#### Excerpted data:
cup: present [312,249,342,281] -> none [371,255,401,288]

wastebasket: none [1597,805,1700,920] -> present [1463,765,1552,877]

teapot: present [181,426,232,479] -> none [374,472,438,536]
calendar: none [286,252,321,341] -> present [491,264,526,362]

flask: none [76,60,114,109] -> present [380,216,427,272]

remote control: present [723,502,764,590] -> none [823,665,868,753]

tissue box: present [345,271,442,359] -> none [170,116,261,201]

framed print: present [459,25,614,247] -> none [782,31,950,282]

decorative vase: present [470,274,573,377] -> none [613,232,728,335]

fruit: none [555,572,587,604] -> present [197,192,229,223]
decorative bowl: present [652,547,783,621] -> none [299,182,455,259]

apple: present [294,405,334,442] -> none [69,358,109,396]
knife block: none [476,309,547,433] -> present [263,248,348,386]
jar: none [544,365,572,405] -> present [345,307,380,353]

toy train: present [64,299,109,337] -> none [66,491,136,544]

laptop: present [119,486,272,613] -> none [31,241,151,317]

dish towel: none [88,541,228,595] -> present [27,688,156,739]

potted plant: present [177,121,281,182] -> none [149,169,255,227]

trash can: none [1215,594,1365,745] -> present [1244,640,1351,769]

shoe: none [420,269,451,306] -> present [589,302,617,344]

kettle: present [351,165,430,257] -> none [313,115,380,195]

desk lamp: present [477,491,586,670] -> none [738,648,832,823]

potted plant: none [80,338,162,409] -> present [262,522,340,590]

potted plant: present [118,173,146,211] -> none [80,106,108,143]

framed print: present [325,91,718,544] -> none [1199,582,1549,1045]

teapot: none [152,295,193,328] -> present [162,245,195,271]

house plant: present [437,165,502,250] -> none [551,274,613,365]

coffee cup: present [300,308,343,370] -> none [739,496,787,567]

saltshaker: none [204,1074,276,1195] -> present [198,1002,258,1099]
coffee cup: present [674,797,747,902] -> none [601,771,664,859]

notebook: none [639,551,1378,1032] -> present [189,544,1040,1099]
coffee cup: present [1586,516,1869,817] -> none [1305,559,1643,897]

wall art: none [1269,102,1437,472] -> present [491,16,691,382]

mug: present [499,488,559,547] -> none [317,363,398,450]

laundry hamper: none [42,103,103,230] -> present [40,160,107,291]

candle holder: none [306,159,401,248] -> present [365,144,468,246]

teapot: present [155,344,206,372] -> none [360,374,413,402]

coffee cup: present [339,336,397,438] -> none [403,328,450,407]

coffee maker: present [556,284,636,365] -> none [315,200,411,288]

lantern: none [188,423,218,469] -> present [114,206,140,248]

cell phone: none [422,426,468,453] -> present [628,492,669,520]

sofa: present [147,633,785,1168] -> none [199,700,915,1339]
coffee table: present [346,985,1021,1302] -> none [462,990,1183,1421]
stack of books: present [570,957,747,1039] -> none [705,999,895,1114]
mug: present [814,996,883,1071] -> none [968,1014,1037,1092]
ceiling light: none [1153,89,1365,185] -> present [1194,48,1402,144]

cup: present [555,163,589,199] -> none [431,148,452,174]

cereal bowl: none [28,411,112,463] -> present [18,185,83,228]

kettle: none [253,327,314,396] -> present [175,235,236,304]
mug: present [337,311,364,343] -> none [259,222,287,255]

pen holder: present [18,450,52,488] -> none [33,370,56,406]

#### Work instructions:
Look back at the entries above. Retype the line with "jar: none [544,365,572,405]", the line with "ceiling light: none", and all lines in between.

#### Output for this exercise:
jar: none [544,365,572,405] -> present [345,307,380,353]

toy train: present [64,299,109,337] -> none [66,491,136,544]

laptop: present [119,486,272,613] -> none [31,241,151,317]

dish towel: none [88,541,228,595] -> present [27,688,156,739]

potted plant: present [177,121,281,182] -> none [149,169,255,227]

trash can: none [1215,594,1365,745] -> present [1244,640,1351,769]

shoe: none [420,269,451,306] -> present [589,302,617,344]

kettle: present [351,165,430,257] -> none [313,115,380,195]

desk lamp: present [477,491,586,670] -> none [738,648,832,823]

potted plant: none [80,338,162,409] -> present [262,522,340,590]

potted plant: present [118,173,146,211] -> none [80,106,108,143]

framed print: present [325,91,718,544] -> none [1199,582,1549,1045]

teapot: none [152,295,193,328] -> present [162,245,195,271]

house plant: present [437,165,502,250] -> none [551,274,613,365]

coffee cup: present [300,308,343,370] -> none [739,496,787,567]

saltshaker: none [204,1074,276,1195] -> present [198,1002,258,1099]
coffee cup: present [674,797,747,902] -> none [601,771,664,859]

notebook: none [639,551,1378,1032] -> present [189,544,1040,1099]
coffee cup: present [1586,516,1869,817] -> none [1305,559,1643,897]

wall art: none [1269,102,1437,472] -> present [491,16,691,382]

mug: present [499,488,559,547] -> none [317,363,398,450]

laundry hamper: none [42,103,103,230] -> present [40,160,107,291]

candle holder: none [306,159,401,248] -> present [365,144,468,246]

teapot: present [155,344,206,372] -> none [360,374,413,402]

coffee cup: present [339,336,397,438] -> none [403,328,450,407]

coffee maker: present [556,284,636,365] -> none [315,200,411,288]

lantern: none [188,423,218,469] -> present [114,206,140,248]

cell phone: none [422,426,468,453] -> present [628,492,669,520]

sofa: present [147,633,785,1168] -> none [199,700,915,1339]
coffee table: present [346,985,1021,1302] -> none [462,990,1183,1421]
stack of books: present [570,957,747,1039] -> none [705,999,895,1114]
mug: present [814,996,883,1071] -> none [968,1014,1037,1092]
ceiling light: none [1153,89,1365,185] -> present [1194,48,1402,144]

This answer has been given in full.